Они были идентичны. Мы одновременно подняли головы от записей. Наши взгляды встретились, а лица расплылись в широких, безмолвных улыбках. Это была совсем не ДНК заезжего ту­риста. Если только в мои пробы каким-то чудом не попала кровь туземного жителя Гавайев, проводящего каникулы в Раротонга, то перед нами, очевидно, был второй подлинный тип ДНК полинезийцев, который проник в глубины Тихого океана и достиг Островов Кука и Гавайев. Откуда он родом? Чтобы ответить на этот вопрос, потребовалось еще полгода.

Я вылетел назад в Раротонга, больше, чем раньше, уверенный, что мы стоим на пороге открытия тайны, окутывающей происхождение полинезийцев. Здесь Малькольм, у которого я остановился, как и в первый приезд, устроил мне встречу с секретарем премьер-министра. В большинстве стран это было бы совершенно невозможно, но в Раротонга встреча состоялась - на рождественской вечеринке, которую Малькольм организовал на пляже. Просто замечательно, что я был представлен Тере Тангиити и успел условиться с ним о встрече в самом начале праздника, потому что в навсегда врезавшихся в память воспоминаниях об этой вечеринке нет места налаживанию дипломатических контактов - жива только память о синем цвете: цвете ликера Кюрасао, смешанного с шампанским - то есть о коктейле "Голубая лагуна". "Голубая лагуна", омлет с дарами моря и моя пищеварительная система - три несовместимые вещи. Я считаю, что сделал тогда интересное научное открытие - неважно, что именно используют для придания цвета ликеру Кюрасао, желудок человека переварить эту субстанцию не в силах. С тех пор минуло десять лет, но меня по-прежнему начинает подташнивать при одном виде "Голубой лагуны".

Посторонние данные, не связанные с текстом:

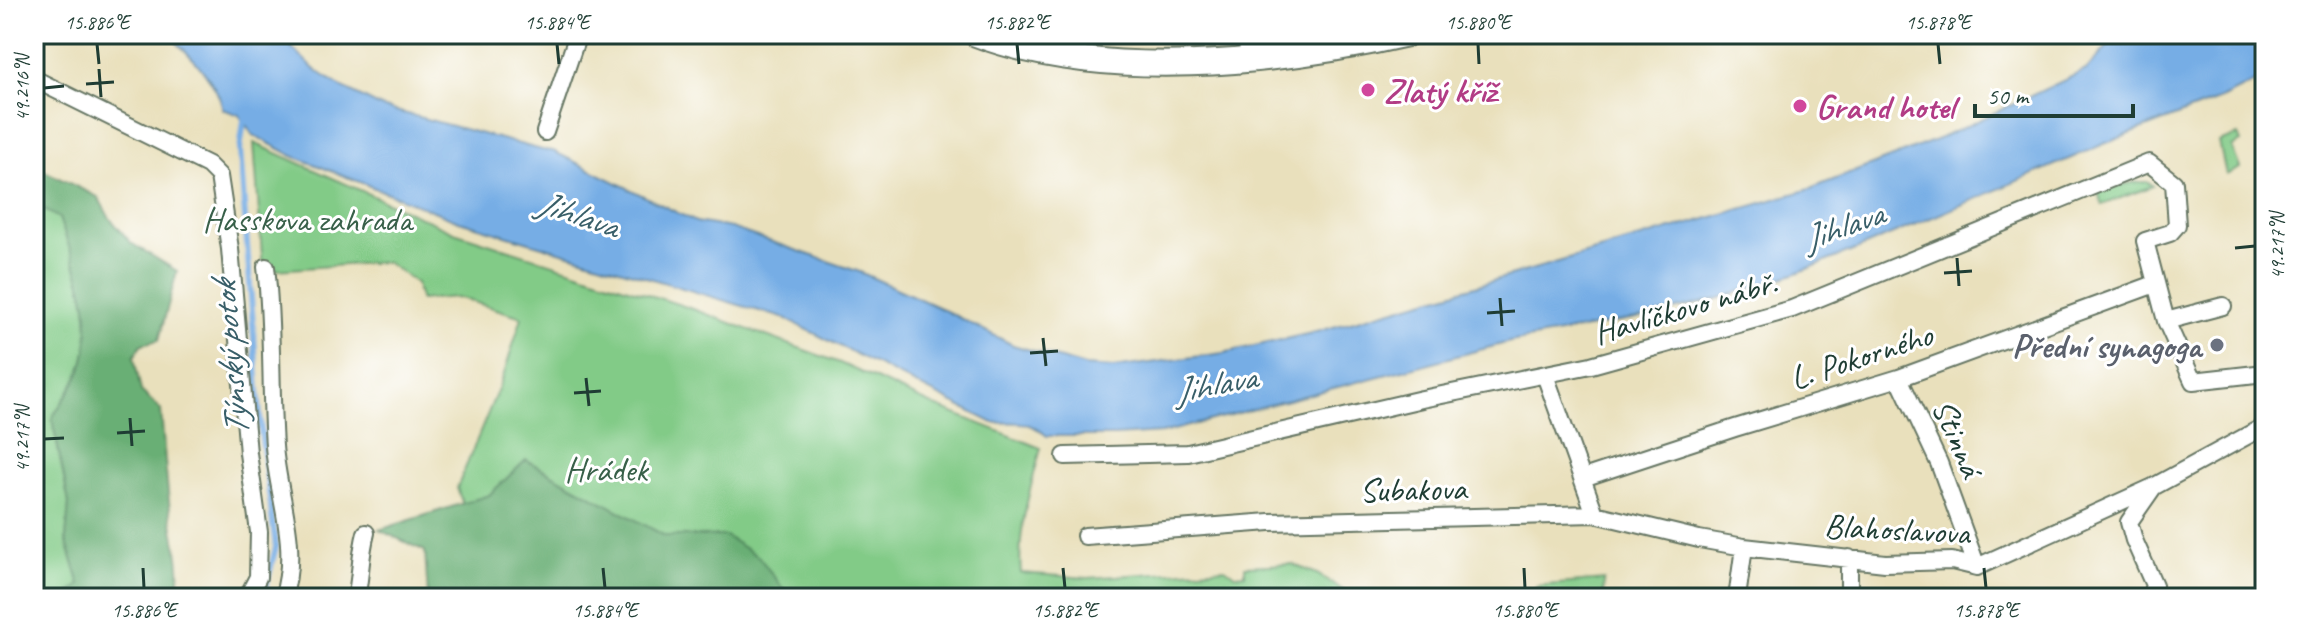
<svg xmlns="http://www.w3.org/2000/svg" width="2299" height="632" font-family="Caveat,sans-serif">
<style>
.green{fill:#82cb87;stroke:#50845e;stroke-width:2}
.forest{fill:#69af74;stroke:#447654;stroke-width:2}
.water{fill:#76ade5;stroke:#4a758c;stroke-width:2}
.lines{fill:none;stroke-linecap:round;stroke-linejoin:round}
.stream{stroke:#76ade5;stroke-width:6}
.street-casing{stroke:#667664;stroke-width:20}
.secondary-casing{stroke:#667664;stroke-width:28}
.street{stroke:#fff;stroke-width:16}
.secondary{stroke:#fff;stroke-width:24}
.ticks{fill:none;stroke:#1f3d34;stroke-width:3}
.hotel-dot{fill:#d1479c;stroke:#fff;stroke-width:3}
.worship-dot{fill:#6b7280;stroke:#fff;stroke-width:3}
.labels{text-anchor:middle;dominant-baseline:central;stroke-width:6;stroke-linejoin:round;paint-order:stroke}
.hotel-label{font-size:34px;font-weight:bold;fill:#b23c85;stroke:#fff;text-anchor:start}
.park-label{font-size:34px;fill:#386049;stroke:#fff}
.street-label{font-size:34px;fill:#1f3d34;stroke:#fff}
.worship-label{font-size:34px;font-weight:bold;fill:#5b616d;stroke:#fff;text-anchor:end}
.water-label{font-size:36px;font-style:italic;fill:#395f69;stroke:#fff}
.neatline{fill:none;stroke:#1f3d34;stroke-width:3}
.ticks-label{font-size:20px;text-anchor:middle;fill:#1f3d34}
</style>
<rect width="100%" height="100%" fill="#fff"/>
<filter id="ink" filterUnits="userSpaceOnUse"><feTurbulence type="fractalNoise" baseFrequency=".0125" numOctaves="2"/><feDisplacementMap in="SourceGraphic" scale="16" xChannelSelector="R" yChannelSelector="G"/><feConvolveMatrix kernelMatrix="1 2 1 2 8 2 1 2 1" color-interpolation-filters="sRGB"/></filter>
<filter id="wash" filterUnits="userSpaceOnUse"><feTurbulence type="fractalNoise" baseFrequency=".006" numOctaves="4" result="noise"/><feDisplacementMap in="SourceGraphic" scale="32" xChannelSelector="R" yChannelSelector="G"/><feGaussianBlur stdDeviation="1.8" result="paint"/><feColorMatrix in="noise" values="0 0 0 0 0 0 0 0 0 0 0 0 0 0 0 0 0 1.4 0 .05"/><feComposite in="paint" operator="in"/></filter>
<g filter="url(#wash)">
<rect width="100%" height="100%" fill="#e9e0bc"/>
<path class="green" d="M2238,135L2241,142L2232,147L2240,168L2226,175L2219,142Z
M254,143L454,232L690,308L840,363L935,406L1041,448C1030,490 1017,530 1021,573L1088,578L1225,568L1235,575L1245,574V566L1292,564L1317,574L1355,598H496L457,488L503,377L522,317L457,297L420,300L416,283L386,262L263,271Z
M2138,182H2147L2153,186L2102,205L2097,189Z
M34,204L59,218C76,267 100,318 81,370C74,387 61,403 52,418L69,503L66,539L80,585L64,598H34Z
M1604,580L1603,598H1537L1536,586Z"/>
<path class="forest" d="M34,166L98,197L109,217L131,243L177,271L159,340L142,344L134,357L141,391L161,410C164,446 166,482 171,517C175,544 185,572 175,598H64L80,585L66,539L69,503L52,418C61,403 74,387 81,370C100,318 76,267 59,218L34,204Z
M526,460L665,536H725L759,557L790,598H428L425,551L379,530L489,495Z"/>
<path class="water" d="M168,34H278L314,69L343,88L381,107L542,150L553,151L696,222L731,228L860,272L940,308L1013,345L1085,366L1113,368L1223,353L1316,332L1810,189L1941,138L2086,70L2119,34H2265V77L2223,98L2104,144L1858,249L1794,274L1717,299L1642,318L1510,342L1162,433L1114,436H1047C1029,420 1015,422 993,423L786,319L459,221L293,156L253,135L239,115L223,109C217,80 188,53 168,34Z"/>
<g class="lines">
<path class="stream" d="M245,113L240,150L261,431L276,547L263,598"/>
</g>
</g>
<g filter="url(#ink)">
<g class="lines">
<g class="street-casing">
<path id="street" d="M1247,34L1248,59
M34,79L208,165L219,176L230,249L248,453L259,532L258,577L247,598
M545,132L578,34
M266,267C273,326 270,386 274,446C278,499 300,544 283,598
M2166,321L2223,306
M1545,375L1595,514
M1899,378L1939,463L1977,567
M1065,456L1188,453L1422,399L1591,365L1792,309L2149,163L2174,183L2177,225L2170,233L2145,241L2166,321L2193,381L2265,373
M1583,478L1735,428L1899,378L2155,284
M1085,536L1270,522L1595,514L1699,539L1744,547L1885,563L1952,561L1977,567L2153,487L2265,426
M356,598C361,576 360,555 366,533
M1737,598L1744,547
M1849,598V558
M2150,598L2154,585L2134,540L2129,522L2152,489
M2260,598L2265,597"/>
</g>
<g class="secondary-casing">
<path id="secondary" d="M976,34C1103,82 1277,64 1407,34"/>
</g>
<use href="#street" class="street"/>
<use href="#secondary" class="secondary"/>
</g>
</g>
<path class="ticks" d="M97,44L99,64M557,44L559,64M1017,44L1019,64M1478,44L1479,64M1938,44L1940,64M99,69L101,97M86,84L114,82M44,88L64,86M2235,248L2255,246M1957,258L1959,286M1944,273L1972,271M1500,298L1502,326M1487,313L1515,311M1043,338L1046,366M1030,353L1058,351M586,378L589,406M574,393L601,391M130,418L132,446M117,433L145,431M44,439L64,438M143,568L144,588M603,568L605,588M1063,568L1065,588M1524,568L1525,588M1984,568L1986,588"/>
<g class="hotel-dot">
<circle cx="1368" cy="90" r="8"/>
<circle cx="1800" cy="106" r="8"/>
</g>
<circle class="worship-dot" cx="2217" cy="345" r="8"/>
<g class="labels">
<g class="hotel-label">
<text x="1384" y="90">Zlatý kříž</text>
<text x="1816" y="106">Grand hotel</text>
</g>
<g class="park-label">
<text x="307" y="219">Hasskova zahrada</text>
<text x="606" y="469">Hrádek</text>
</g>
<g class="street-label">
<text transform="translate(1685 307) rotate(-16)">Havlíčkovo nábř.</text>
<text transform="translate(1861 356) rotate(-18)">L. Pokorného</text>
<text transform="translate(1958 438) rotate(67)">Stinná</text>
<text transform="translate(1413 489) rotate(-1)">Subakova</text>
<text transform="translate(1897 529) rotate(3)">Blahoslavova</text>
</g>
<g class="worship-label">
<text x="2201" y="345">Přední synagoga</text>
</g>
<g class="water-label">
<text transform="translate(578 214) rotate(18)">Jihlava</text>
<text transform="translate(1843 226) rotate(-20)">Jihlava</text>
<text transform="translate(230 359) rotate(-95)">Týnský potok</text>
<text transform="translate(1215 384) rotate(-11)">Jihlava</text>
</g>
</g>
<rect width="2299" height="632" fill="none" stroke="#fff" stroke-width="88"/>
<path d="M1975 104v12h158v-12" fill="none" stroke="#1f3d34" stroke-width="4"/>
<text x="1987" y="104" font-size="24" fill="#1f3d34" stroke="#ffffff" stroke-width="6" paint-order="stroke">50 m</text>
<rect x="44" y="44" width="2211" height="544" class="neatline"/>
<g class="ticks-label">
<text x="97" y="29">15.886°E</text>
<text x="557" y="29">15.884°E</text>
<text x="1017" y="29">15.882°E</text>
<text x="1478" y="29">15.880°E</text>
<text x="1938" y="29">15.878°E</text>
<text transform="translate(22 88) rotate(-90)" y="7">49.216°N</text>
<text transform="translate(2277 246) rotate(-90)" y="7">49.217°N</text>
<text transform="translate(22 439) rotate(-90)" y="7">49.217°N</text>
<text x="144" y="617">15.886°E</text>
<text x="605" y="617">15.884°E</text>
<text x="1065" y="617">15.882°E</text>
<text x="1525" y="617">15.880°E</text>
<text x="1986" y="617">15.878°E</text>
</g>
</svg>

Мне необходимо было получить разрешение кабинета минист­ров и заручиться поддержкой Джорджа Котеки из департамента здоровья, чтобы набрать по возможности более обильный материал ДНК на Раротонга и других островах. С членами кабинета я познакомился в офисе премьер-министра, расположенном над почтой, и они оказали мне всяческое содействие. За несколько недель я собрал пятьсот образцов с островов Раротонга, Атиу, Аи-тутаки, Мангайя, Пукапука, Ракаханга, Манихики и даже с крохотного атолла Пальмерстона (с населением шестьдесят шесть человек). Я тщательно упаковал все пробы в лед и отправился домой в Оксфорд.

Глава VII
ВЕЛИКИЕ ПУТЕШЕСТВЕННИКИ

Институт молекулярной медицины, в котором находится моя лаборатория, был создан благодаря пионерским научным исследованиям его основателя и первого директора - профессора сэра Дэвида Уэзералла. На протяжении последних двадцати пяти лет его работа была посвящена наследственным заболеваниям крови, в особенности тем, которые затрагивают основной компонент красных кровяных телец, или эритроцитов,- гемоглобин. Заболевания крови в северных широтах не так уж часто встречаются, но на здоровье народов Африки, Азии и Средиземноморского региона Европы оказывают поистине разрушительное действие. Основные заболевания - серповидно-клеточная анемия на юге Сахары в Африке и талассемия в Азии и Средиземноморье - ежегодно косят сотни тысяч детей. Причина этого бедствия заключается в незначительных на первый взгляд мутациях в генах гемоглобина, в результате которых нарушается способность эритроцитов переносить кислород. При серповидно-клеточной анемии изменяется внешний облик эритроцитов - их форма и дала название болезни, они теряют способность двигаться, скользя, протискиваясь и не задевая друг друга, по руслу тончайших кровеносных сосудов. Это нарушает доступ крови, а с ней кислорода к живым тканям организма. При талассемии изменяется структура самого гемоглобина, он образует внутри эритроцитов плотные желеобразные сгустки, в результате клетки разрушаются в селезенке. В любом случае анемии могут приводить к очень тяжелым последствиям и представляют угрозу жизни, если их не лечить, а единственным эффективным способом борьбы с ними до сих пор остаются регулярно повторяющиеся переливания крови, которые - не говоря уже об их побочном эффекте, возникающем от переизбытка железа в организме,- слишком дороги для государственного здравоохранения в большинстве пораженных этими заболеваниями регионов.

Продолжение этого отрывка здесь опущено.